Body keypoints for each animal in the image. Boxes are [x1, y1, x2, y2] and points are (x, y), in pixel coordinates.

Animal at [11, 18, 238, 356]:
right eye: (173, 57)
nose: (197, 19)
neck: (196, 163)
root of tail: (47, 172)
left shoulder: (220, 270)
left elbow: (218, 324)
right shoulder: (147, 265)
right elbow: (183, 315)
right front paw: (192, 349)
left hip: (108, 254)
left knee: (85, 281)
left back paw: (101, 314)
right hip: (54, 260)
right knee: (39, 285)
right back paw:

#### ASSIGNMENT:
All the records above need to be restated exactly, line by line.

#### ANSWER TO THE EXERCISE:
Body keypoints for each animal in the image. Boxes are [x1, y1, x2, y2] and points are (x, y), in pixel coordinates.

Animal at [11, 18, 238, 356]:
right eye: (173, 57)
nose: (197, 19)
neck: (196, 163)
root of tail: (47, 172)
left shoulder: (220, 270)
left elbow: (218, 324)
right shoulder: (147, 265)
right elbow: (183, 315)
right front paw: (192, 349)
left hip: (108, 254)
left knee: (85, 281)
left back paw: (101, 314)
right hip: (54, 260)
right knee: (39, 285)
right back paw:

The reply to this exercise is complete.